謎の子
荒俣 新
第1話 冬のある日
その日、石川 博は、妻の亜希と二人でいた。二人の息子たちは、大学も卒業し、就職し、家を出て行った。そして、60歳となり、勤めていた製薬会社の退職を余儀なくされた冬の日であった。もう時間も夜の9時をまわっているのに、玄関あたりから、なぜか、子供なく声が聞こえてくる。
亜希が、「なんでしょう。猫にしては、子供っぽいし。」という。
「そういえば、昔、このパターンで、迷い猫が来たことあったね。」
「猫でもあの後いろいろあったし。まさか、子供なんてことはないと思うけど。とりあえず、見に行くか、もう5分以上だし。」と博が答える。
玄関のドアを開けたら、3歳ぐらいの、小さな女の子がいきなり泣きながら抱きついてきた。「えっ」としか声が出ない。遅れてきた亜希も、唖然としている。
「あの、君は?」と聞くも、その子供は泣いているだけ。家の外に出ても誰もいない。
「この子、どうしよう?」と亜希に言うが、複雑な顔して、唸るだけ。
「とりあえず、警察に連絡かしら」。迷子かもしれないし。
迷い猫ならぬ、迷い子供?ああ、猫ではなく、どう見えても本物の人間の女の子。
あまりに泣くので、とりあえず、寒いし、家に入れて、あったかい飲み物を用意して、飲ませて、やっと泣き止んだ女の子を見つめた。亜希は、その間に警察に電話をしている。
「ええ、全然知らない子なんですけど、玄関の前で泣いていて、とりあえず保護したのですが、どうしましょう。」
警察も、びっくりしたようだが、とりあえずは、来てくれることになった。
「それで、玄関から、泣いている子供の声がしているので、見てみたら、この子がいたわけですか?」と警察官の佐藤も何とも言えない表情で、確認される。
「そうなんです。以前に猫で、そういうことがありましたが、今回は、まぁ、びっくりです。」
「このお子さんには、全く心当たりはないということでいいですか」と少し怪しげな目で、博に抱きついている女の子をみて、佐藤がいう。抱きつかれているからなんだろうけど、その眼は何だと思う。
「まったく、知らないです。
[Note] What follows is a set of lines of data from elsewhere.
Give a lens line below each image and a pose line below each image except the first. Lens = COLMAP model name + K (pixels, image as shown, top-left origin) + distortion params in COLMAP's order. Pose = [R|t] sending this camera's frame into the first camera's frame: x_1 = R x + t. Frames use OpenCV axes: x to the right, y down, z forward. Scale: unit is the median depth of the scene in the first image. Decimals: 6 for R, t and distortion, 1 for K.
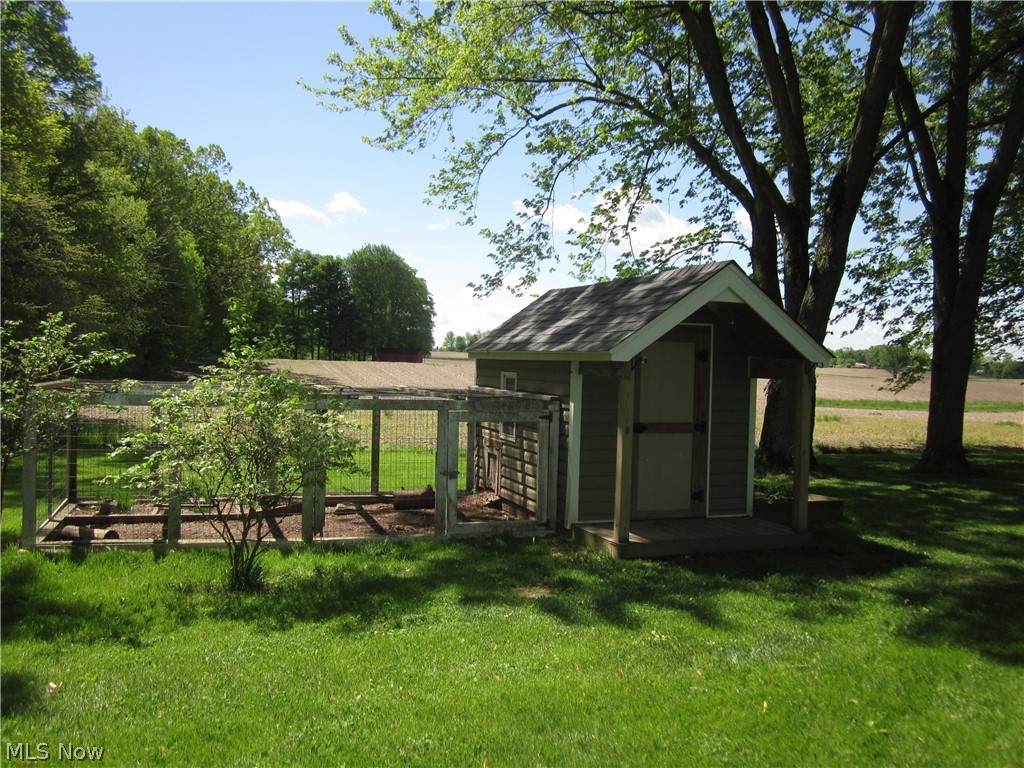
lens RADIAL K [[855.4, 0, 508.7], [0, 855.4, 377.6], [0, 0, 1]] dist [-0.028533, 0.003343]
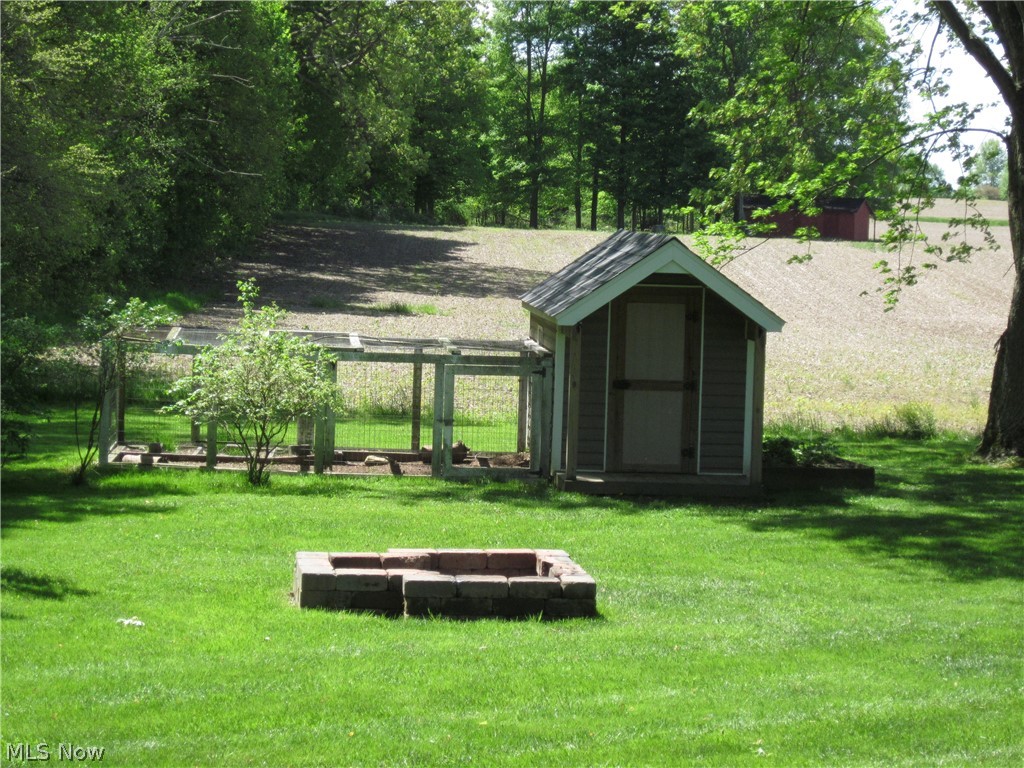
lens RADIAL K [[2511.2, 0, 512.0], [0, 2511.2, 385.4], [0, 0, 1]] dist [-0.214597, 0.000000]
pose [[0.965260, 0.024177, -0.260171, 0.802347], [-0.012152, 0.998786, 0.047728, -0.084046], [0.261009, -0.042908, 0.964382, -1.969553]]
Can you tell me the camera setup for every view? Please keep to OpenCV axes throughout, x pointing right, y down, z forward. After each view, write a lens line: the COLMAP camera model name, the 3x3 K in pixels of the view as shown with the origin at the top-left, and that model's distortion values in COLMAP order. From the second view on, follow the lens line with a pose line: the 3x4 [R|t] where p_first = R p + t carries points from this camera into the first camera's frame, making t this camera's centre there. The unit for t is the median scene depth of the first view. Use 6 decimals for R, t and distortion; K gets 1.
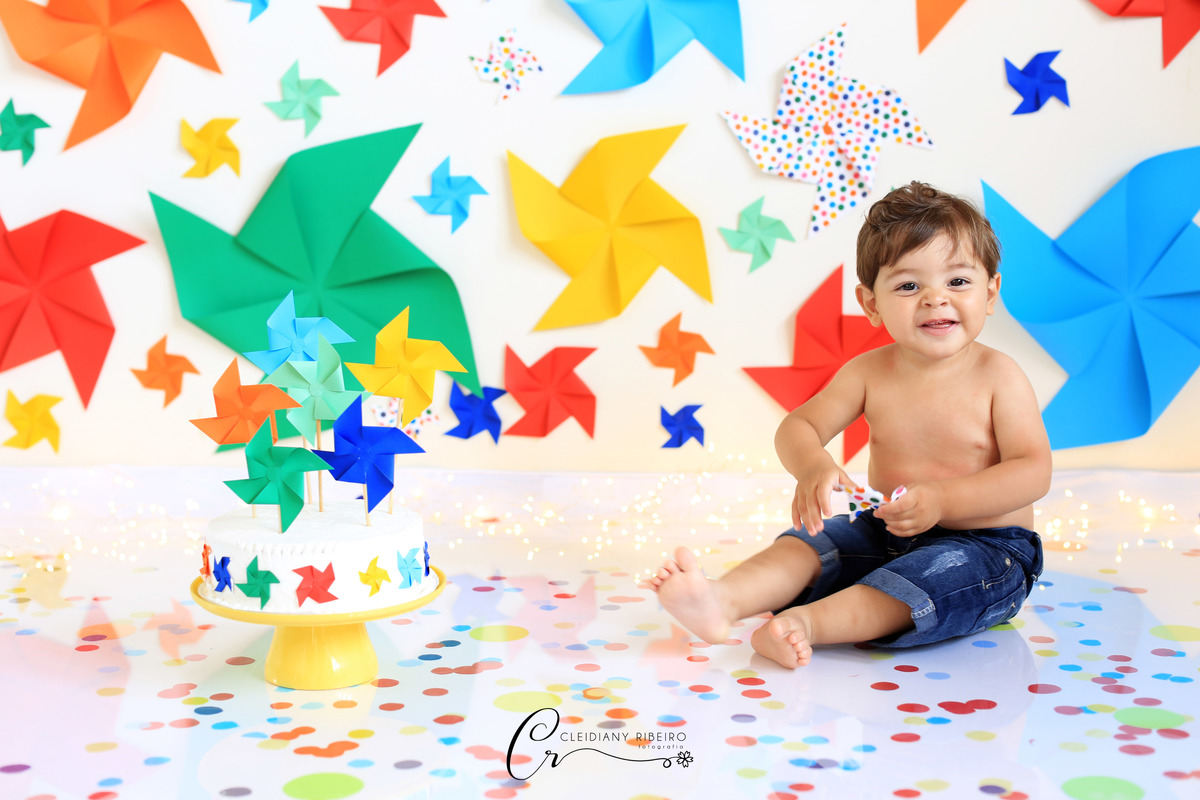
lens RADIAL K [[1799.8, 0, 600.2], [0, 1799.8, 397.5], [0, 0, 1]] dist [-0.132865, 0.000000]
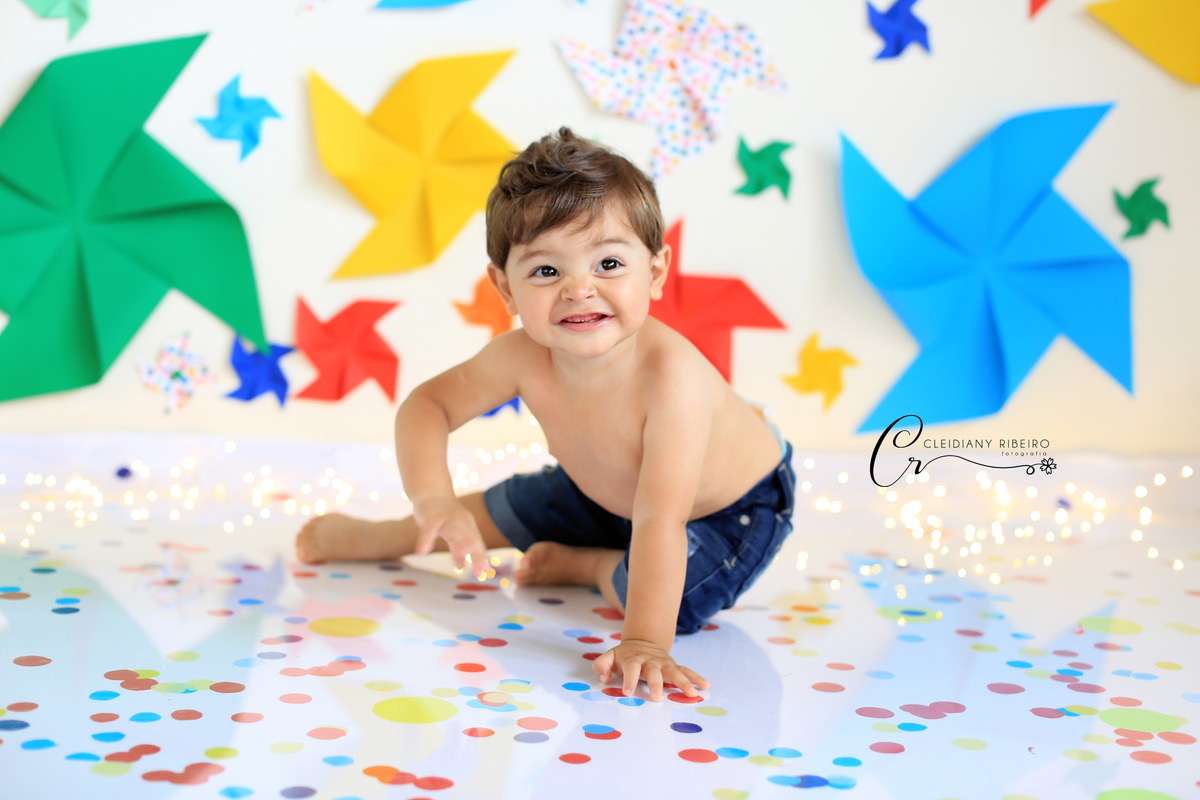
lens RADIAL K [[1799.8, 0, 600.9], [0, 1799.8, 391.7], [0, 0, 1]] dist [-0.132865, 0.000000]
pose [[0.978335, 0.023666, 0.205673, -0.088101], [-0.022869, 0.999719, -0.006253, 0.019915], [-0.205763, 0.001414, 0.978601, 0.130819]]
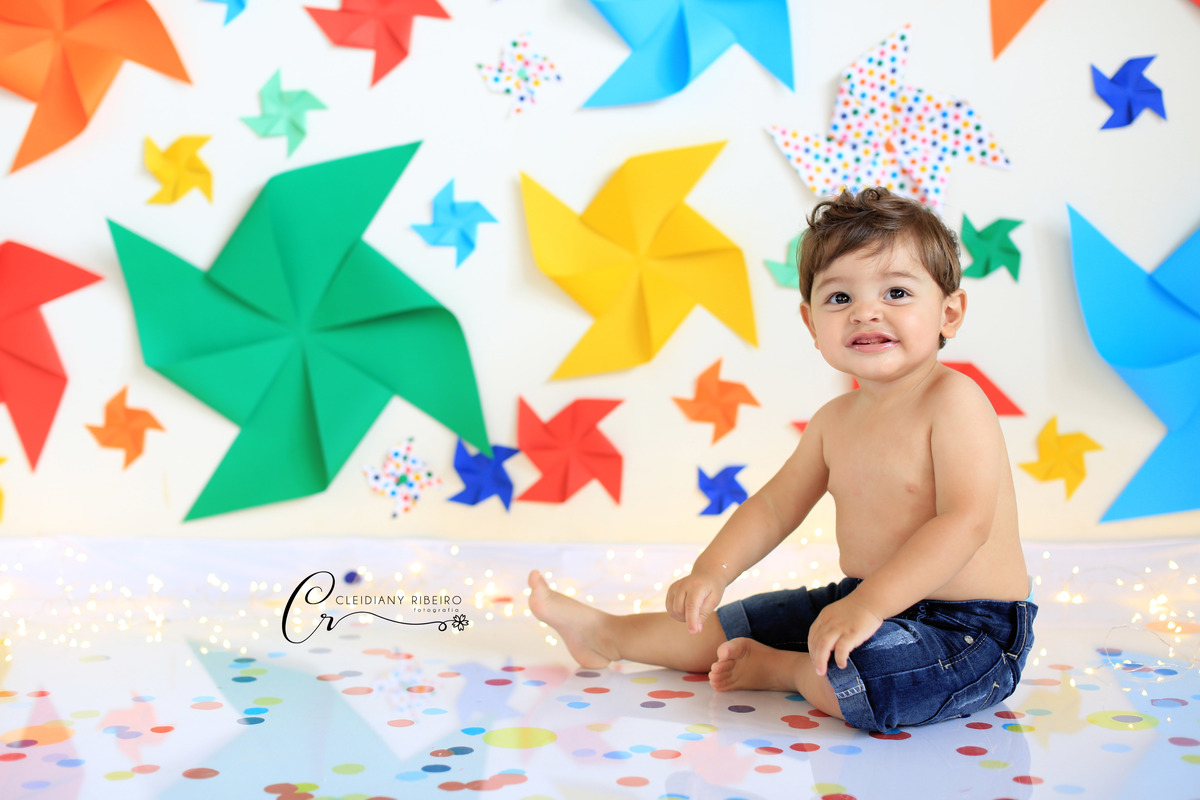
lens RADIAL K [[1799.8, 0, 604.0], [0, 1799.8, 401.8], [0, 0, 1]] dist [-0.132865, 0.000000]
pose [[0.999972, -0.002278, 0.007120, -0.017970], [0.002571, 0.999136, -0.041476, 0.009625], [-0.007019, 0.041493, 0.999114, 0.137986]]
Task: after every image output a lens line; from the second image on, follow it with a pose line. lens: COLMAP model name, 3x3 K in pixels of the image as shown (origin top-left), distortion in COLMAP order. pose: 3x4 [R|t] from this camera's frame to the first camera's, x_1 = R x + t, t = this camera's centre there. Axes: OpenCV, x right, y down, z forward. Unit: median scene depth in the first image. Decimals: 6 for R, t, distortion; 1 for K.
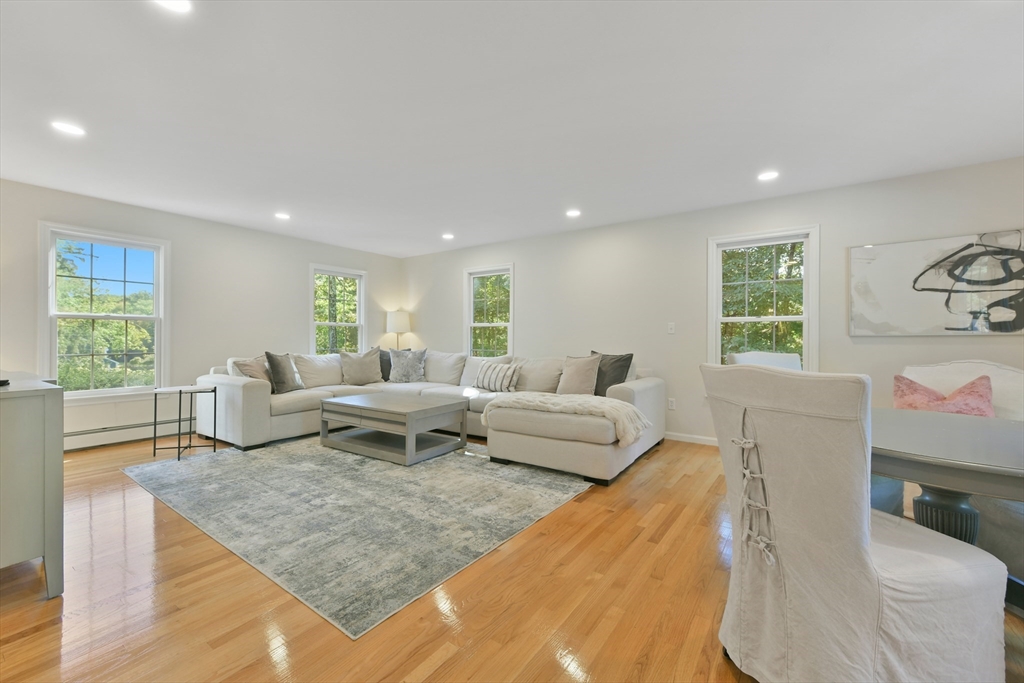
lens RADIAL K [[413.3, 0, 513.9], [0, 413.3, 341.7], [0, 0, 1]] dist [0.003866, 0.000517]
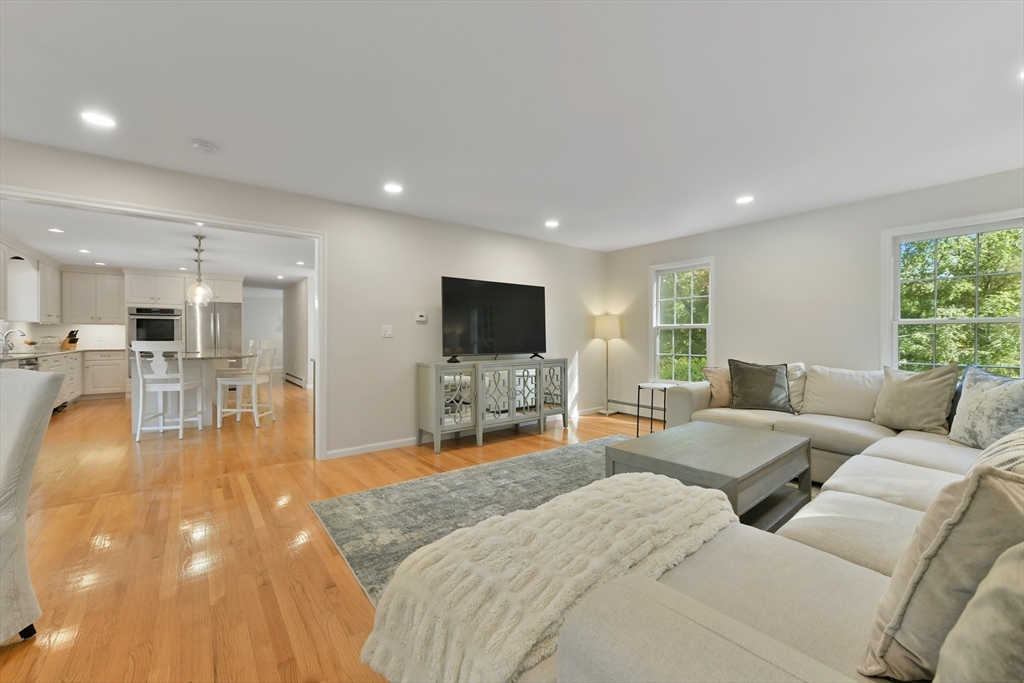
lens RADIAL K [[413.3, 0, 515.8], [0, 413.3, 339.4], [0, 0, 1]] dist [0.003866, 0.000517]
pose [[-0.283510, 0.007763, -0.958938, 0.527212], [-0.011767, 0.999864, 0.011573, -0.031539], [0.958897, 0.014565, -0.283380, 1.102707]]
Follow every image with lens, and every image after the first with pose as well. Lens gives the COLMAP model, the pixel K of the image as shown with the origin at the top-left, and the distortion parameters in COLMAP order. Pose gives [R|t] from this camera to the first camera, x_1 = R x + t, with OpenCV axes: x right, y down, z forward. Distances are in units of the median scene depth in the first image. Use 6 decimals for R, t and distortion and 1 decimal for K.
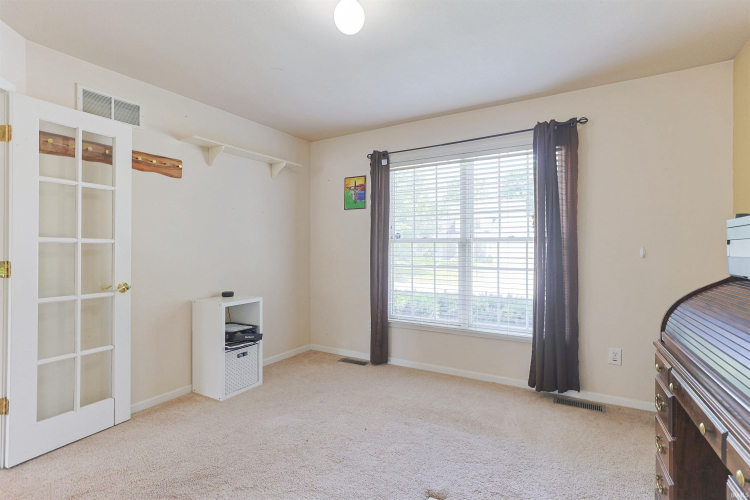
lens RADIAL K [[357.1, 0, 375.0], [0, 357.1, 250.0], [0, 0, 1]] dist [-0.001956, 0.000055]
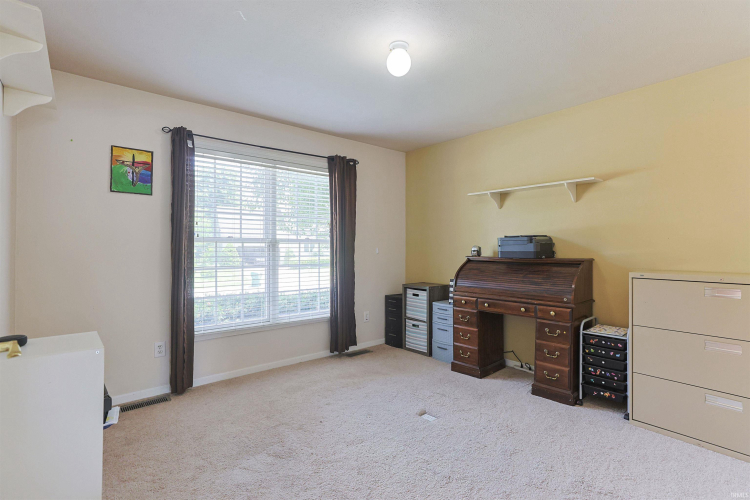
lens RADIAL K [[357.1, 0, 375.0], [0, 357.1, 250.0], [0, 0, 1]] dist [-0.001956, 0.000055]
pose [[0.347373, -0.004261, 0.937717, -0.621363], [0.001950, 0.999991, 0.003822, -0.003055], [-0.937725, 0.000501, 0.347378, 0.325095]]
私、隠し子などいませんから」と答えると、なんとなく、背中にも冷たい視線があるような気がして、後ろにいる亜希をみると、少し目つきが怪しい。
「えっ、まさか、そんなこと、想像しているの?おいおい」と声にならないぐらいの声で、つぶやくも、本当にそんなことはしていないし、自分の置かれている状況に、後ろめたさもないのに、冷や汗が出る始末だった。時間も遅かったので、とりあえずは、佐藤は、警察で、保護することになるも、子供が博から離れようとせずに、また大声で泣きだした。博から逃げると、今度は亜希に抱きつく。佐藤が捕まえると、殴る、蹴るの繰り返しで、夜の10時まわってだけに、お互い疲れ果てて、近所の人も出てくるわで、警官の佐藤が、
「とりあえず、今日は、ここで、1泊お願いします。明日、保護にもう一度来ます。」と言われてしまった。結局、その日は、その女の子を泊めることになった。
警官が帰ったら、その子は、急に泣き止め、また、博に抱きついてきた。ますます、亜希の視線が突き刺さるのがわかるが、しばらくしたら、今度は亜希に抱きついた。お互いに、急に出た言葉が、
「俺の隠し子」、「私の隠し子ではないからね!」と途中から、偶然、はもってしまった。二人とも、ため息をついてから、亜希が、女の子に話しかける。
「ところで、あなたはどこから来たの?、おとうさん、おかあさんは?」
すると子供は、
「知らない」と初めて、短く答えた。私を指さし、
「この人と私は知っているの?」と続けて聞くと、首を横にふる。
この子供も、私たち夫婦のことを知らない、なのに、急に玄関前で、一人で泣いて、私たちに抱きついてくる女の子。何者なんだ。不思議なことだが、心と裏腹に体が少し楽になったような気がした。